[Assignment]
Please return the lines of the data below, word for word, from the first line through the line containing "1087 XC | На линия |".

*** Opening of Supplied data ***

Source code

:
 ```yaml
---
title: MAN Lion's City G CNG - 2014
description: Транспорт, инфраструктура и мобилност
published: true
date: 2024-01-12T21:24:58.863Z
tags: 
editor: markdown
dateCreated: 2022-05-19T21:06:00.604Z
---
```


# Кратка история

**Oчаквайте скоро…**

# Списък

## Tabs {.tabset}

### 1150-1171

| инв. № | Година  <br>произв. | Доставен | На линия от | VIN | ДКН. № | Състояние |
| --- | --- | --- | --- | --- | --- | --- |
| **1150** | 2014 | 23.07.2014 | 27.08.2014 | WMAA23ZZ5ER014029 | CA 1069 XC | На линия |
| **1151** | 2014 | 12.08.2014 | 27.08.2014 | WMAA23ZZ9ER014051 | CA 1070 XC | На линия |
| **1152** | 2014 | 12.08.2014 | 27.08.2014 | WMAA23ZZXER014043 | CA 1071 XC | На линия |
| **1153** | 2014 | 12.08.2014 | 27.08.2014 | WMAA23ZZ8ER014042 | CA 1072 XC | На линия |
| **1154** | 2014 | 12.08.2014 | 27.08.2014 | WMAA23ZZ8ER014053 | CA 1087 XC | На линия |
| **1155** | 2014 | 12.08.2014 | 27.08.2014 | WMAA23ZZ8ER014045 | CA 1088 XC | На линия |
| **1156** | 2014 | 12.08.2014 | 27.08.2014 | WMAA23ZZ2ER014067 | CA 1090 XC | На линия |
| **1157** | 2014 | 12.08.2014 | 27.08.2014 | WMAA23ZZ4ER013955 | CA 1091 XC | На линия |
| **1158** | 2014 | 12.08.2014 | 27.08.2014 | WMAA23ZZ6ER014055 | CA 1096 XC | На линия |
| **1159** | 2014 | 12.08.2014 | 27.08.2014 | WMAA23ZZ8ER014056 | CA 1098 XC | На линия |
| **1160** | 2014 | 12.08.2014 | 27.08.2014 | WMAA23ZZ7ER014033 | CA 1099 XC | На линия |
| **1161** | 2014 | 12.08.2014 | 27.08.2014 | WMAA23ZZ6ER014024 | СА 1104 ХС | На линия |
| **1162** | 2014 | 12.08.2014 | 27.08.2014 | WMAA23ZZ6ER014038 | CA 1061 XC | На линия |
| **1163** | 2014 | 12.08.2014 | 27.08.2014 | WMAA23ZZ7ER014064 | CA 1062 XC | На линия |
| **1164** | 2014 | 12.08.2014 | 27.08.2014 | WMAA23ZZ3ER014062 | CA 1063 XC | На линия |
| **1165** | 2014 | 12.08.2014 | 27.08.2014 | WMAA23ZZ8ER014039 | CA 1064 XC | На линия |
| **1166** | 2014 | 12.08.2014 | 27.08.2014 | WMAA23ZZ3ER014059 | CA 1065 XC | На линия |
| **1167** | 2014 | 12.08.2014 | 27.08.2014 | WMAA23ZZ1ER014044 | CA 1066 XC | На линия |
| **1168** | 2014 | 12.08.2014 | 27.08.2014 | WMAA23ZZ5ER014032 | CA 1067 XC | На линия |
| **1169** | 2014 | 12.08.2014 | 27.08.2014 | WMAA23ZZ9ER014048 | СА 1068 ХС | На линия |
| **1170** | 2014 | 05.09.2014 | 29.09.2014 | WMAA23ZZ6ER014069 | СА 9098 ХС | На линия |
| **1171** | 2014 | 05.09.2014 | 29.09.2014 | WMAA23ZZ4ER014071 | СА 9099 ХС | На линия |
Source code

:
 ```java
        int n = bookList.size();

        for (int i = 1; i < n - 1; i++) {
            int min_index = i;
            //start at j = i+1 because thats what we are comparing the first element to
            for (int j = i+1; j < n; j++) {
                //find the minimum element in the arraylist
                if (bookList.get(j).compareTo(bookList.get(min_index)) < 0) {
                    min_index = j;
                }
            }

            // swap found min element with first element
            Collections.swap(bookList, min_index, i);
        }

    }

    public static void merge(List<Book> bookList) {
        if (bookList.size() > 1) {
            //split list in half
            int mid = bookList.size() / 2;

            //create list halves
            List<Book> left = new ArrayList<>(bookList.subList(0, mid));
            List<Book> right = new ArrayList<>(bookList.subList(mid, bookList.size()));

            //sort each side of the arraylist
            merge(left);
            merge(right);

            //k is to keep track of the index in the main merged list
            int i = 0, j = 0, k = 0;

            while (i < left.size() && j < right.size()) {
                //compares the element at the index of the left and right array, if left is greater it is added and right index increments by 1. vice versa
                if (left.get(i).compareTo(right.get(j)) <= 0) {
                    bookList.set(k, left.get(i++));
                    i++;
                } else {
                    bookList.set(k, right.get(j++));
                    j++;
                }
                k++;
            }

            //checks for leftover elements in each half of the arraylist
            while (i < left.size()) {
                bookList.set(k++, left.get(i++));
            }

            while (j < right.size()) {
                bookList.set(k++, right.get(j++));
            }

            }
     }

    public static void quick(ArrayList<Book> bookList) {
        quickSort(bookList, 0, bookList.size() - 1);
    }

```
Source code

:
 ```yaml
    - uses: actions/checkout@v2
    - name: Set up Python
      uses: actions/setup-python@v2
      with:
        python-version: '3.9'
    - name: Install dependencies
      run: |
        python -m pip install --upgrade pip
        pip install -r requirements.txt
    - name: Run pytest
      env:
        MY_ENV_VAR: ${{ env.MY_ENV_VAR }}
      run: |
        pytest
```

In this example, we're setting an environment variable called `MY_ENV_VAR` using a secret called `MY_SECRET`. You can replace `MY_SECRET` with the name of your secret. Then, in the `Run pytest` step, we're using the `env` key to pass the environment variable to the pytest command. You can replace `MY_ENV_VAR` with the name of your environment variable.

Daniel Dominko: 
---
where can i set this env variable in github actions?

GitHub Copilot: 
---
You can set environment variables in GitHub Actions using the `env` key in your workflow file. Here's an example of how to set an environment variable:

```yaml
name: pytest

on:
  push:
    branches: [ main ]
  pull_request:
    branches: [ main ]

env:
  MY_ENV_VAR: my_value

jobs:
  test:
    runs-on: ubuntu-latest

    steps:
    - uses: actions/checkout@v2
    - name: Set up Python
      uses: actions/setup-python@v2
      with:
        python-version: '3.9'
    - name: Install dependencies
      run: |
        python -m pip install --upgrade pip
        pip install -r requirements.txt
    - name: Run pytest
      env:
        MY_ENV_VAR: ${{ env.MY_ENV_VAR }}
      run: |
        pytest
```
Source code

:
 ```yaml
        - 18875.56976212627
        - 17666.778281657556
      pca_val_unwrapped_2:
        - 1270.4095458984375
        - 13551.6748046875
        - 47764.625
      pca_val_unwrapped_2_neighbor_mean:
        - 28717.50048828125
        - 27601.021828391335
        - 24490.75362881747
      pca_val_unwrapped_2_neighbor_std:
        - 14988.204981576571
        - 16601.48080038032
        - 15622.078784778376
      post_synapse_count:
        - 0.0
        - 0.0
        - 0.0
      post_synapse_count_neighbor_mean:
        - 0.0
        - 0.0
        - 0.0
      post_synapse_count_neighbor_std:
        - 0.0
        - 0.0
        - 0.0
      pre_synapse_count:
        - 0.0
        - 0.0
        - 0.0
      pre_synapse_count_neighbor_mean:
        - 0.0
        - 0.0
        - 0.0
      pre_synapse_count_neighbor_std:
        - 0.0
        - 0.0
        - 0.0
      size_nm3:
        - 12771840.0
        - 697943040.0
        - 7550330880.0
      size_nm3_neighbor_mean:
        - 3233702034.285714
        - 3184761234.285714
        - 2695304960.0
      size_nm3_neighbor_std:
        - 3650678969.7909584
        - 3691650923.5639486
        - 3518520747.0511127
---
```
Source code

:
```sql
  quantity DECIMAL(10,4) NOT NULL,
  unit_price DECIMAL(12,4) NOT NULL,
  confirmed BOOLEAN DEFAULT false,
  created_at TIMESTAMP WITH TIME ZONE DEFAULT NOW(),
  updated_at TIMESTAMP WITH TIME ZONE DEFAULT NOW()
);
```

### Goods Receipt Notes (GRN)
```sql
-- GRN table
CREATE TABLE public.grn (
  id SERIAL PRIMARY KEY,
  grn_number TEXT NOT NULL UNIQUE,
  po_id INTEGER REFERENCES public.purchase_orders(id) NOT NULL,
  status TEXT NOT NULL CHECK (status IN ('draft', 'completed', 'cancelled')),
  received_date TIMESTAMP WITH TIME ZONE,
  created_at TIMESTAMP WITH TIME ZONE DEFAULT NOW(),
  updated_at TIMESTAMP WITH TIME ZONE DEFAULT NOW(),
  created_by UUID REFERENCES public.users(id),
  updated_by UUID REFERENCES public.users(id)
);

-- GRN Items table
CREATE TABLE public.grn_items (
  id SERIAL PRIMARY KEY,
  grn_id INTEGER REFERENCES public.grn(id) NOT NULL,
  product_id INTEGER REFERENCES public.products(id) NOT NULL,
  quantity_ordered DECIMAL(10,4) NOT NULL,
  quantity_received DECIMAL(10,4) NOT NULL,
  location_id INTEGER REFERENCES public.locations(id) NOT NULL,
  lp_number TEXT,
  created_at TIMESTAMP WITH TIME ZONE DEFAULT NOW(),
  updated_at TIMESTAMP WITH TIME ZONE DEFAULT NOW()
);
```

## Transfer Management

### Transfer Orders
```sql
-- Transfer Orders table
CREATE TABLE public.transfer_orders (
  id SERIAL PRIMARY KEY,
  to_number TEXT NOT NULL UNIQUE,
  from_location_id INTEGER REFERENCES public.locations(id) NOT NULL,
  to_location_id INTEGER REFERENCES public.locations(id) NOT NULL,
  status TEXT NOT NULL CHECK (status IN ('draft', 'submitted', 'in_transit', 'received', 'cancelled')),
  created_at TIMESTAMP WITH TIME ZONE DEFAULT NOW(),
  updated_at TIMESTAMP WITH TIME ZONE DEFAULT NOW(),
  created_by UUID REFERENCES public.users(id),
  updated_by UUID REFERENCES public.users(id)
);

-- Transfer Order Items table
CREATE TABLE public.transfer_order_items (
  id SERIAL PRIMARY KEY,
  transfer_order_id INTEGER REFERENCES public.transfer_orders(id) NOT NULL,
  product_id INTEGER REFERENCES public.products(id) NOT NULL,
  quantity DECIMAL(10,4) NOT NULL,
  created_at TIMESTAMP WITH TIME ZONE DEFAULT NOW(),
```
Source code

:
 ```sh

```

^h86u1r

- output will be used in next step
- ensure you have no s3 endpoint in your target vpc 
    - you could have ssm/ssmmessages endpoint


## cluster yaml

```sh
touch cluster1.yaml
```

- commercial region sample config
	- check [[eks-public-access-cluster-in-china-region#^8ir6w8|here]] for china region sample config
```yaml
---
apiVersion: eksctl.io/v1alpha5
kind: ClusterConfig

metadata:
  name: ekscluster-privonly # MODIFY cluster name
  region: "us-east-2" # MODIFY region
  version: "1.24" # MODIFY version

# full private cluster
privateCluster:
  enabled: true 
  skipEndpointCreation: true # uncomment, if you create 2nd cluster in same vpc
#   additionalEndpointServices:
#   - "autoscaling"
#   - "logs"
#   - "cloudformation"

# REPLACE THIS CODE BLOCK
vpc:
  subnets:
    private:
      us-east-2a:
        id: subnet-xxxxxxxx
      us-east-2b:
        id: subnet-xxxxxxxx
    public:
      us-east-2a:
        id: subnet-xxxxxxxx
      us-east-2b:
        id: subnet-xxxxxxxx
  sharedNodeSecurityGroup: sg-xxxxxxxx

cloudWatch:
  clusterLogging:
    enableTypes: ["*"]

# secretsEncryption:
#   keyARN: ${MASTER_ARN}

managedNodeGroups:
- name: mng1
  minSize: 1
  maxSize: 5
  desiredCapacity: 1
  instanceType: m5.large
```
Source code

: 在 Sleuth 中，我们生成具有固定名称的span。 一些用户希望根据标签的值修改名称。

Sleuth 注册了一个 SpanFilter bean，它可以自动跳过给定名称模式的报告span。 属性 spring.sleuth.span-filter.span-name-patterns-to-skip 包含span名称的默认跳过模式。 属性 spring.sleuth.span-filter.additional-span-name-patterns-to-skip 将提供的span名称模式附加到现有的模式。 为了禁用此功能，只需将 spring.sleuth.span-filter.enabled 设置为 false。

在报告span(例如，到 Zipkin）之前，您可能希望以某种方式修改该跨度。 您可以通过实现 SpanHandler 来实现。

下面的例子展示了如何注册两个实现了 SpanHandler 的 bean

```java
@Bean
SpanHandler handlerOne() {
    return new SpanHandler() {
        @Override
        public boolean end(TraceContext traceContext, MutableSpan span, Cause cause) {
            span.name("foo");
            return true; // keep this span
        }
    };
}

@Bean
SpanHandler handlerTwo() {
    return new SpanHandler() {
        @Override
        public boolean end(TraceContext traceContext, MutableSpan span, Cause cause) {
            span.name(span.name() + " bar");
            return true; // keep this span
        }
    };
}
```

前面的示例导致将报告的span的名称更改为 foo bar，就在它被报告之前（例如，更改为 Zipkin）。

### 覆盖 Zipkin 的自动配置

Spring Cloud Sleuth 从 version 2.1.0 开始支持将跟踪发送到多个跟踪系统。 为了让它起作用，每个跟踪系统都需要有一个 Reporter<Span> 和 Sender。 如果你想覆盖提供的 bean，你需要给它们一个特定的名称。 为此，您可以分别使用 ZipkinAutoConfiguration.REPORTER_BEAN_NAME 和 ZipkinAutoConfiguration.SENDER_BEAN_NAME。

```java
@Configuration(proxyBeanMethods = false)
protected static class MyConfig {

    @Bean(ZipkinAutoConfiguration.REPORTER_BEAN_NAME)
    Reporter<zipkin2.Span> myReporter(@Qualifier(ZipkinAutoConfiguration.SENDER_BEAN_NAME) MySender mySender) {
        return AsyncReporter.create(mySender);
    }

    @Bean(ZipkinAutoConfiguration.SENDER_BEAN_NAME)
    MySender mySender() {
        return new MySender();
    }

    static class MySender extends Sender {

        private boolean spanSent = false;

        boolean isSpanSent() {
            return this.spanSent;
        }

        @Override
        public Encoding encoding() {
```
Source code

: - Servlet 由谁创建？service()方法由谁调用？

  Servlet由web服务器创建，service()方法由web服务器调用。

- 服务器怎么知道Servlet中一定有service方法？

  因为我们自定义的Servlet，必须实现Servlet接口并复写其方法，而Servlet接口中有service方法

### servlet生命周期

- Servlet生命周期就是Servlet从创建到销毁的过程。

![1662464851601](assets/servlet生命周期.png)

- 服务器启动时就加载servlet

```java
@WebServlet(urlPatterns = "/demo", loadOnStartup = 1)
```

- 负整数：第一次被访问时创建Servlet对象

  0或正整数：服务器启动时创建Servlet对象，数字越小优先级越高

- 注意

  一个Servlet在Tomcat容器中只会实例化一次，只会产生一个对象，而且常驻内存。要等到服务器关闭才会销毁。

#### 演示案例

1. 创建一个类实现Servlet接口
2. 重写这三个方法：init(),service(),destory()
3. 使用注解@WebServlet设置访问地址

*** Close of Supplied data ***

[Answer to this task]
Source code

:
 ```yaml
---
title: MAN Lion's City G CNG - 2014
description: Транспорт, инфраструктура и мобилност
published: true
date: 2024-01-12T21:24:58.863Z
tags: 
editor: markdown
dateCreated: 2022-05-19T21:06:00.604Z
---
```


# Кратка история

**Oчаквайте скоро…**

# Списък

## Tabs {.tabset}

### 1150-1171

| инв. № | Година  <br>произв. | Доставен | На линия от | VIN | ДКН. № | Състояние |
| --- | --- | --- | --- | --- | --- | --- |
| **1150** | 2014 | 23.07.2014 | 27.08.2014 | WMAA23ZZ5ER014029 | CA 1069 XC | На линия |
| **1151** | 2014 | 12.08.2014 | 27.08.2014 | WMAA23ZZ9ER014051 | CA 1070 XC | На линия |
| **1152** | 2014 | 12.08.2014 | 27.08.2014 | WMAA23ZZXER014043 | CA 1071 XC | На линия |
| **1153** | 2014 | 12.08.2014 | 27.08.2014 | WMAA23ZZ8ER014042 | CA 1072 XC | На линия |
| **1154** | 2014 | 12.08.2014 | 27.08.2014 | WMAA23ZZ8ER014053 | CA 1087 XC | На линия |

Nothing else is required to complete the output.